## Task description
Put the lines in the data from the one containing "OSMUNDA REGALIS VAR." through the one containing "settle it into" into a Markdown table with the columns Row and Line, numbering each row and skipping blank lines.

## Record excerpts
========================================================================

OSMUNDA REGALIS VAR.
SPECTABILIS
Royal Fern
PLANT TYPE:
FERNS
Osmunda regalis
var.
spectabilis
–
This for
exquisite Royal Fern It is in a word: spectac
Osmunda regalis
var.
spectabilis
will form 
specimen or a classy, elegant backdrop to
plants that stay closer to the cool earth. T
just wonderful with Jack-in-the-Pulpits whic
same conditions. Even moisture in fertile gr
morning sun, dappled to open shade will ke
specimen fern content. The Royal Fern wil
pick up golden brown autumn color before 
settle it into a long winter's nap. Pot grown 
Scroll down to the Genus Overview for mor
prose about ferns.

========================================================================

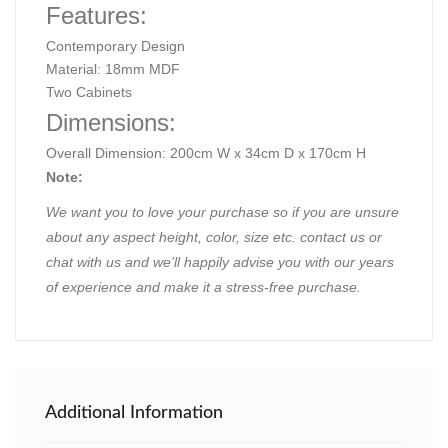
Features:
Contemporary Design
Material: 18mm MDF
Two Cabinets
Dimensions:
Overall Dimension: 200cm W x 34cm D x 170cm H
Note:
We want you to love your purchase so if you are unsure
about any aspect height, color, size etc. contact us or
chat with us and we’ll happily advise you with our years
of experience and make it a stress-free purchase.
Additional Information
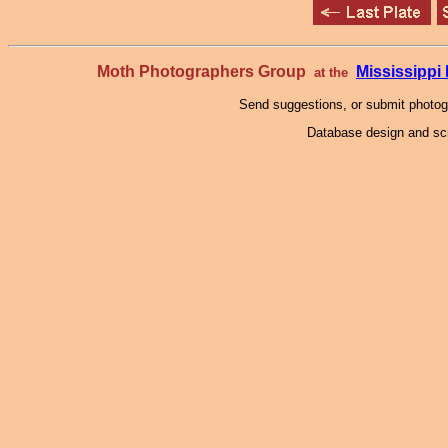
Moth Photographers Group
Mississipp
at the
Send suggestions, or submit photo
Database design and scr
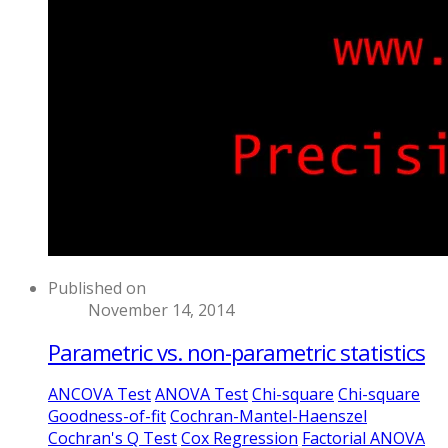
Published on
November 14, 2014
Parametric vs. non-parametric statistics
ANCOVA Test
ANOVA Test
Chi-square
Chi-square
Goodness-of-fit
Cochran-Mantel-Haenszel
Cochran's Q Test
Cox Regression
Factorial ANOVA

========================================================================

## Answer for the task
| Row | Line |
|---|---|
| 1 | OSMUNDA REGALIS VAR. |
| 2 | SPECTABILIS |
| 3 | Royal Fern |
| 4 | PLANT TYPE: |
| 5 | FERNS |
| 6 | Osmunda regalis |
| 7 | var. |
| 8 | spectabilis |
| 9 | – |
| 10 | This for |
| 11 | exquisite Royal Fern It is in a word: spectac |
| 12 | Osmunda regalis |
| 13 | var. |
| 14 | spectabilis |
| 15 | will form  |
| 16 | specimen or a classy, elegant backdrop to |
| 17 | plants that stay closer to the cool earth. T |
| 18 | just wonderful with Jack-in-the-Pulpits whic |
| 19 | same conditions. Even moisture in fertile gr |
| 20 | morning sun, dappled to open shade will ke |
| 21 | specimen fern content. The Royal Fern wil |
| 22 | pick up golden brown autumn color before  |
| 23 | settle it into a long winter's nap. Pot grown  |